(Record set begins)

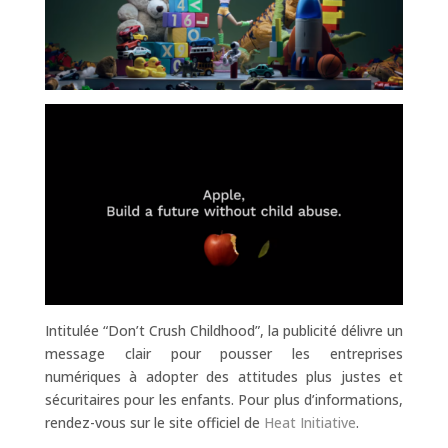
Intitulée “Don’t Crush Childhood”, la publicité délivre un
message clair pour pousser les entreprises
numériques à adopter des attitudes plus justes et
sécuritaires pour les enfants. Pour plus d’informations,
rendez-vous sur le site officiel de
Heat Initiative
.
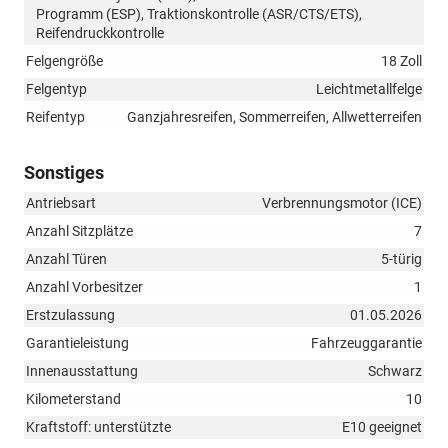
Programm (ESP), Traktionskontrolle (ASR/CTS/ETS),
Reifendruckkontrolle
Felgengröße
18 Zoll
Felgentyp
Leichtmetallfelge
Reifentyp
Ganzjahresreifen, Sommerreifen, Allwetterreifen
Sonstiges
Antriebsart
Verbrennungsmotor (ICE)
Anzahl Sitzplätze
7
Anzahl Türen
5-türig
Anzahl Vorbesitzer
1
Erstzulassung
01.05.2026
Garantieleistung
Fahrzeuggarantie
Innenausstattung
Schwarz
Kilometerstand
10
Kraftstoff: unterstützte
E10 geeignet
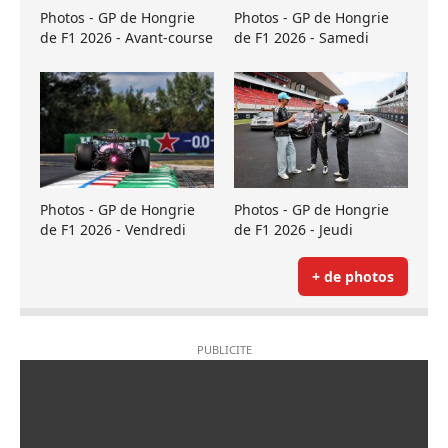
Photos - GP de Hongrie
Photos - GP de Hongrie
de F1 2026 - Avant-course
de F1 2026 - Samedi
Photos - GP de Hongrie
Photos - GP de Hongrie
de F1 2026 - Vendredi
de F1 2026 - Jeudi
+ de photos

(Record set ends)

» **Problem to work on**: Would you give the entries above again verbatim, omitting the images they contain?

» **Exercise response**:
Intitulée “Don’t Crush Childhood”, la publicité délivre un
message clair pour pousser les entreprises
numériques à adopter des attitudes plus justes et
sécuritaires pour les enfants. Pour plus d’informations,
rendez-vous sur le site officiel de
Heat Initiative
.
Programm (ESP), Traktionskontrolle (ASR/CTS/ETS),
Reifendruckkontrolle
Felgengröße
18 Zoll
Felgentyp
Leichtmetallfelge
Reifentyp
Ganzjahresreifen, Sommerreifen, Allwetterreifen
Sonstiges
Antriebsart
Verbrennungsmotor (ICE)
Anzahl Sitzplätze
7
Anzahl Türen
5-türig
Anzahl Vorbesitzer
1
Erstzulassung
01.05.2026
Garantieleistung
Fahrzeuggarantie
Innenausstattung
Schwarz
Kilometerstand
10
Kraftstoff: unterstützte
E10 geeignet
Photos - GP de Hongrie
Photos - GP de Hongrie
de F1 2026 - Avant-course
de F1 2026 - Samedi
Photos - GP de Hongrie
Photos - GP de Hongrie
de F1 2026 - Vendredi
de F1 2026 - Jeudi
+ de photos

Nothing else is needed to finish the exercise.